2.1. なめらかな感触付与による感触改良
なめらかな感触付与による感触改良に関しては、ステアリン酸Caは皮膚への付着性を改善し、なめらかでソフトな感触を付与することから[2c]、なめらか感触の付与目的で主にパウダー系メイクアップ製品に汎用されています[3a]。
2.2. 抗ケーキング
抗ケーキングに関しては、ステアリン酸Caはプレスト状粉末化粧品において使用時にチップやスポンジなどで成形表面をこすると表面が固まって取れにくくなるのを防いだり、ルース状製品(∗1)においてまれに湿度の高い保存環境などにより粉体・顔料同士が塊(ダマ)になるのを防ぎ分散させる目的で主にパウダー系メイクアップ製品に配合されています[1b][4][5]。
∗1 ルース(loose)とは、本来は「ゆるい」「バラバラの」といった意味であり、ルースパウダーなど化粧品の文脈で用いる場合は成型されていない(押し固められていない)、そのままの状態で容器に充填されていることを指します。
2.3. 結合
結合に関しては、ステアリン酸Caは加熱すると植物油やロウに溶解し増粘することから[1c][3b][6]、成型製品の原料同士のくっつきをよくしたり、パウダー系製品の使用時に粉が周囲に飛び散るのを防ぐ目的で結合剤として主に成型製品に使用されています[7]。
3. 配合製品数および配合量範囲
実際の配合製品数および配合量に関しては、海外の2003年および2016-2019年の調査結果になりますが、以下のように報告されています(∗2)。

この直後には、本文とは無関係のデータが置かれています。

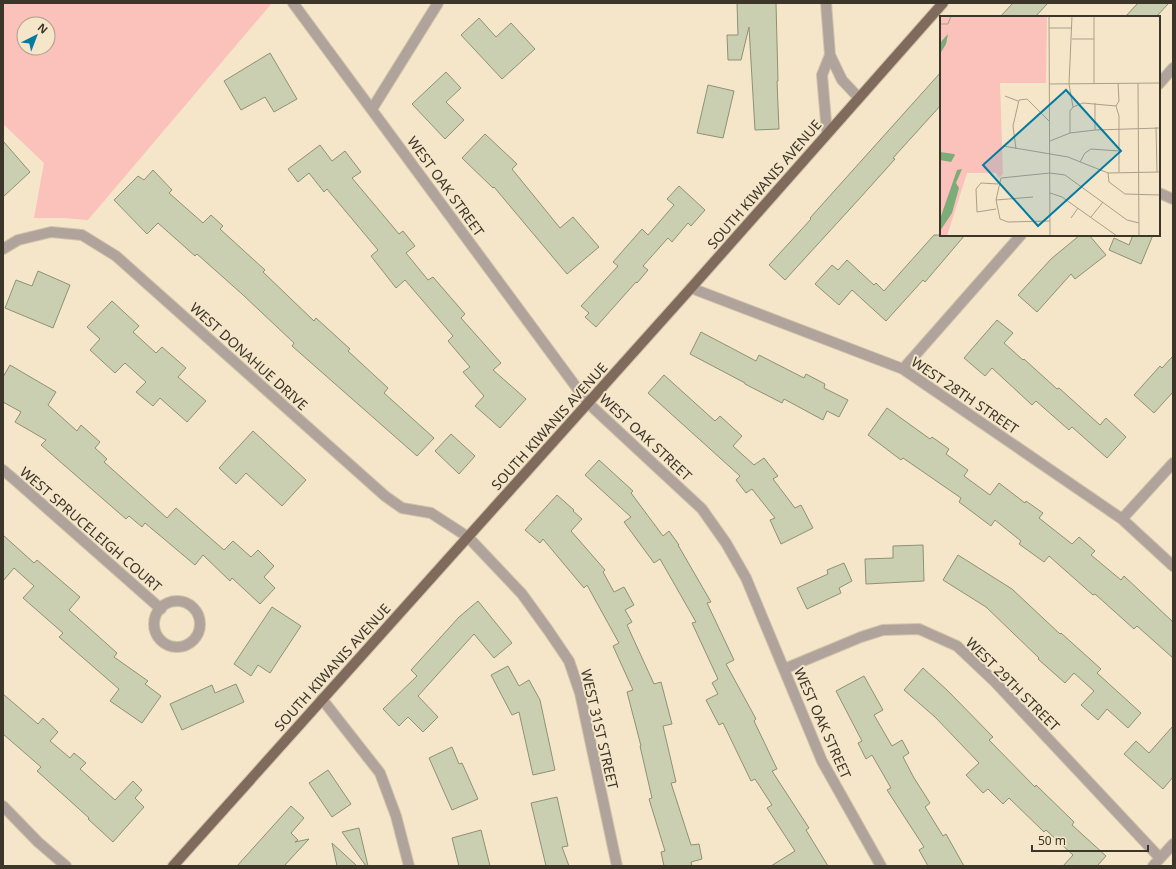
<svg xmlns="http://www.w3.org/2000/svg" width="1176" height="869" font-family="'Noto Sans',sans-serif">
<rect width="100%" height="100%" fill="#f5e6c9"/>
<path fill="#fbc1bb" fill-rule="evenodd" d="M3,3H272L88,220L63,218H34L44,163L3,124ZM24,24H48V48H24Z"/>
<path fill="#cbcfb1" stroke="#8e9175" d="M737,3H776L778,81H777L779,129L755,130L749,27L741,60H728L727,35H738Z
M1013,3H1048L1035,17H1000Z
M1138,3H1169L1156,17H1125Z
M479,18L496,37L511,23L535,49L502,79L461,35Z
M270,53L297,99L274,112L265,97L241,110L224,81Z
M446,72L461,88L446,102L464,120L445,139L412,104Z
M941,72V105L893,158L895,159L860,198L785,280L769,265L811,219L810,218Z
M708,85L734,91L723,138L697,133Z
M485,134L517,164L512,169L560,228L573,217L599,247L567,274L494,187L493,188L462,158Z
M3,141L30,172L3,197Z
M320,145L332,161L345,151L361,172L352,178L399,234L403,231L415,246L406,253L428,280L433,277L465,314L461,318L501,363L493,370L526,399L500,428L475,406L484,396L463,372L470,367L448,341L453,336L405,280L396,288L371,256L378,250L327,189L324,192L309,173L298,182L288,169Z
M153,170L172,190L169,193L203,223L211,215L223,226L220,229L265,270L263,272L314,321L316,318L350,349L348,351L388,388L384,393L434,438L417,456L292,346L294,343L242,294L197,254L195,256L158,223L147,234L114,200L138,176L144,180Z
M679,186L705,210L691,226L688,223L672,242L668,238L643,266L648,270L637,283L636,282L596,327L585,317L589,313L581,306L618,266L613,262L642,229L648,235L674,205L667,199Z
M934,235H965L925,282L923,280L886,321L852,290L839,305L815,284L832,265L838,270L847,260L874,285L876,283L884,291Z
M1080,235H1089L1106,255L1075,279L1071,274L1037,312L1018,295L1051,259Z
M1133,235H1153L1141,264L1109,250L1114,238L1129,245Z
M38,271L70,285L53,328L5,308L16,280L32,286Z
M112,301L139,326L133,332L156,353L162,347L186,368L178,377L206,401L187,422L160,398L153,406L136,392L146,382L125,363L115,373L90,350L100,339L87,327Z
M997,320L1013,333L1004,343L1023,360L1024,359L1057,389L1059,388L1100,425L1106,418L1126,437L1107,458L1072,427L1069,430L1036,401L1032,405L992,368L985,376L964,358Z
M701,332L756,361L759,355L804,378L806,374L825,384L824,388L848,400L839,417L827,411L823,420L784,399L782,403L745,384V383L690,354Z
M1173,356V392L1154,413L1134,395L1160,366L1162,368Z
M10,365L56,392L48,405L77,431L81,425L100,442L95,448L107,459L104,462L167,518L176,508L224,550L233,541L251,557L258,550L274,566L264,577L275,588L260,604L232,578L230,581L203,555L195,565L145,523L142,527L129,516L126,519L41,445L46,440L15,422L21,412L3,402V377Z
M664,375L715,421L720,416L742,436L733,446L754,465L764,458L778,476L773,479L795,508L801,505L813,528L781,544L770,520L775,518L752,489L746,493L736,480L740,476L648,393Z
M887,408L930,439L932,437L949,449L946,454L968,470L964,476L990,495L999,483L1025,503L1026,501L1043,513L1039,518L1072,544L1079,537L1095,551L1091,555L1121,580L1124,576L1173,622V658L1137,626L1134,629L1095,594L1093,595L1049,556L1044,562L1019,544L1021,541L995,520L991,526L959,502L961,498L903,458L901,460L868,435Z
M253,431L306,480L282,506L246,473L236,484L219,468Z
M451,434L475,456L459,474L435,451Z
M599,460L633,491L631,493L663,536L669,531L679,545H678L711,602L707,603L734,660L726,664L756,719L754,721L777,769L772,771L809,828L806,830L828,866H771L795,851L767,808L772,805L755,779L751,781L723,723L719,725L706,700L718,694L712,683L718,679L692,623L696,622L660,559L654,563L624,522L631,517L585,475Z
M557,495L574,510L573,511L582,519L571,531L605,570L603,572L614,592L624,587L634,605L625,610L632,622L627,625L654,684L661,682L672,724L663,726L676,782L671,783L691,845L699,844L702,859L691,862L692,866H664L661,852L665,851L649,799L652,798L640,746H641L627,692L633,690L613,646L619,643L587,585L584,588L543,539L540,543L525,530Z
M3,535L34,563L37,560L80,597L69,610L117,653L114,657L148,681L145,684L161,696L142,723L110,701L119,689L59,637L63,633L23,598L34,586L14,568L3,581Z
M923,545L924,581L866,584L865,559L893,558V546Z
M958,555L1012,589L1060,634L1061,633L1101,669L1097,673L1141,713L1128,728L1107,709L1098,720L1081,705L1094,691L1074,673L1065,683L1038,659L1039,658L986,607L943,580Z
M844,563L852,581L839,588L841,593L807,609L797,588L828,574L827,570Z
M478,601L512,643L494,658L474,634L418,696L438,717L423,732L408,717L399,726L383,709L417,676L411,670L459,617Z
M272,607L301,626L270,673L258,665L251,676L234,664Z
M508,666L519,686L529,680L540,700L555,770L533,775L519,712L512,715L491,675Z
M923,668L948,691L993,737L989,740L1035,787L1036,785L1074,822L1072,825L1106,856L1097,866H1063L1073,855L1046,830L1044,832L1009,798L1003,804L988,789L983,793L966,775L979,763L935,717L904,690Z
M864,676L883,710L874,715L892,746L902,740L909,753L903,757L914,778L930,803L925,807L943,836L946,834L964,866H928L919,850L924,847L887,790L891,788L872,755L866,759L858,743L862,741L836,691Z
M236,684L244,702L182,730L170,704L212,685L215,693Z
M3,694L38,724L43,718L58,732L50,741L70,758L74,753L86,763L80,769L115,800L133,781L142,790L135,798L144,807L113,842L88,819L89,818L37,771L41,767L3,734Z
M1173,726V777L1163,789L1124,754L1136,741L1149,753Z
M452,747L459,764L462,763L478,799L452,810L429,758Z
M328,770L351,804L332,817L309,783Z
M557,797L568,846L562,847L569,866H546L531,803Z
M291,806L304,818L291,833L298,840L295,842L309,839L284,866H237Z
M359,828L368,866H366L342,832Z
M481,830L490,866H459L452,838Z
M332,843L357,866H337Z"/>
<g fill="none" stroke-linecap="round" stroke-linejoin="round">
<defs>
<path id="minor" d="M293,3L588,403L702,509L726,543L746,578L822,761L881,866
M826,3L830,55L842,80L859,98
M1159,84L1173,68
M372,109L438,3
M827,133L822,75L830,55
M1159,193L1173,199
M3,249L18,240L51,232L82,235L116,256L385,496L402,508L431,513L468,537L522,594L548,630L569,661L580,693L617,866
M691,288L903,369L1122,519L1173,566
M903,369L1021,235
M3,470L16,481L161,609
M1122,519L1173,463
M154 624a23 23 0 1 1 46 0a23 23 0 1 1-46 0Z
M784,669L861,637L883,630L919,629L957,646L994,681L1160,858
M322,699L380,773L396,816L409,866
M3,806L38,842L66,866
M1153,866L1173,844"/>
<path id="major" d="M173,866L691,288L943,3"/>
</defs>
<use href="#minor" stroke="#d0c3a9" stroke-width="12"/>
<use href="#major" stroke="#d0c3a9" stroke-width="12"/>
<use href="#minor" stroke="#b0a39b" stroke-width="10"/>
<use href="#major" stroke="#806a5c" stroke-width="10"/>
</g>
<g text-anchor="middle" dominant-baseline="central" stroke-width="4" stroke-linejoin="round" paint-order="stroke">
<g font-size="14" fill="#3b352a" stroke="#f5e6c9">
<text transform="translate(764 184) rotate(-49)">SOUTH KIWANIS AVENUE</text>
<text transform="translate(446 186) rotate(54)">WEST OAK STREET</text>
<text transform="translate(249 356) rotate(42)">WEST DONAHUE DRIVE</text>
<text transform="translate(965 395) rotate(34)">WEST 28TH STREET</text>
<text transform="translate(549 426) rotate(-48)">SOUTH KIWANIS AVENUE</text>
<text transform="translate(646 437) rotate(43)">WEST OAK STREET</text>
<text transform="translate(91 529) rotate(41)">WEST SPRUCELEIGH COURT</text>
<text transform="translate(332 667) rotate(-48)">SOUTH KIWANIS AVENUE</text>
<text transform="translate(1013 684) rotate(45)">WEST 29TH STREET</text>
<text transform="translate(823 723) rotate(66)">WEST OAK STREET</text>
<text transform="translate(600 729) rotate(77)">WEST 31ST STREET</text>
</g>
</g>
<g transform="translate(940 16)">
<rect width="220" height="220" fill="#f5e6c9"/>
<path d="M0,0H107L106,67H60L63,158L59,162L56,157H27L7,220H0Z" fill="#fbc1bb"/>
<path d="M8,18L6,28L0,38V27ZM0,136L14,138L15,139L11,146L0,144ZM22,153L16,167L19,172L12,197L0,215V203L17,154Z" fill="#7cac78"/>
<path fill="none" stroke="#ab9f89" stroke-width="1" d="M109,0L110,220M132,0L129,68L133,91M0,8H8L11,0M109,12H132M132,23H154M198,67L199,220M109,68L220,67M154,68V0M65,80L78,85M155,87V114M176,90L179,100V156M176,90L179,85L178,67M133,91L143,87L176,90M216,111L217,156M130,117V95L133,91M110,125L130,117L155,114L220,112M63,130L128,141L168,157L220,156M76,133L73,110L79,84L87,83L109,105M140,146L145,137L151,133L179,135M168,157L169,166L185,178L220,179M110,177L122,181L177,220M56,184L93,181M56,193L37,196L36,173L41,167L58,168M151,201L163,186M131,202L138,192M110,205L68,206L60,203L56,184L61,162L110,157L125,159L187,204L199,207"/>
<path fill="#037ba3" fill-opacity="0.15" stroke="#037ba3" stroke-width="2" d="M126,74L181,135L98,210L43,149Z"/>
<rect width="220" height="220" fill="none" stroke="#3b352a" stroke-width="2"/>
</g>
<rect width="1176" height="869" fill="none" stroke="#3b352a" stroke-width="8"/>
<g transform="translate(36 36) rotate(42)"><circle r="19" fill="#f5e6c9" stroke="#ab9f89"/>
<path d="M0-3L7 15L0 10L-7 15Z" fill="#037ba3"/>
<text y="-6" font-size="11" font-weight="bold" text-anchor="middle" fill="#3b352a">N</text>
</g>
<path d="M1032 845v6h116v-6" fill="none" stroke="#3b352a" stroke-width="2"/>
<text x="1038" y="845" font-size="12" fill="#3b352a" stroke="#f5e6c9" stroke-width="3" paint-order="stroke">50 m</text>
</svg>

∗2 以下表におけるリーブオン製品は、付けっ放し製品(スキンケア製品やメイクアップ製品など)を指し、またリンスオフ製品は、洗い流し製品(シャンプー、ヘアコンディショナー、ボディソープ、洗顔料、クレンジングなど)を指します。
4. 安全性評価
- 食品添加物の指定添加物リストに収載
- 医療上汎用性があり有効性および安全性の基準を満たした成分が収載される日本薬局方に収載
- 外原規2021規格の基準を満たした成分が収載される医薬部外品原料規格2021に収載
- 20年以上の使用実績
- 皮膚刺激性:ほとんどなし(データなし)
- 眼刺激性:詳細不明
- 皮膚感作性(アレルギー性):ほとんどなし(データなし)
このような結果となっており、化粧品配合量および通常使用下において、一般に安全性に問題のない成分であると考えられます。
以下は、この結論にいたった根拠です。
4.1. 皮膚刺激性および皮膚感作性(アレルギー性)
医薬部外品原料規格2021に収載されており、20年以上の使用実績がある中で重大な皮膚刺激および皮膚感作の報告がみあたらないため、化粧品配合量および通常使用下において、一般に皮膚刺激性および皮膚感作性(アレルギー性)はほとんどないと考えられますが、詳細な安全性試験データがみあたらず、データ不足のため詳細は不明です。
4.2. 眼刺激性
試験結果や安全性データがみあたらないため、現時点ではデータ不足により詳細不明です。
5. 参考文献
- ⌃abc日本化粧品工業連合会(2013)「ステアリン酸Ca」日本化粧品成分表示名称事典 第3版,552.
- ⌃abc日本医薬品添加剤協会(2021)「ステアリン酸カルシウム」医薬品添加物事典2021,326-327.
- ⌃ab日油株式会社(2019)「金属石鹸」化粧品用・医薬品用製品カタログ,37.
- ⌃南 孝司(2003)「ケーキング」化粧品事典,440.
- ⌃薬科学大辞典編集委員会(2013)「ケーキング」薬科学大辞典 第5版,487.
- ⌃吉田 時行, 他(1988)「金属せっけん各論」金属せっけんの性質と応用,112-128.
- ⌃日光ケミカルズ株式会社(2016)「体質粉体」パーソナルケアハンドブックⅠ,290-298.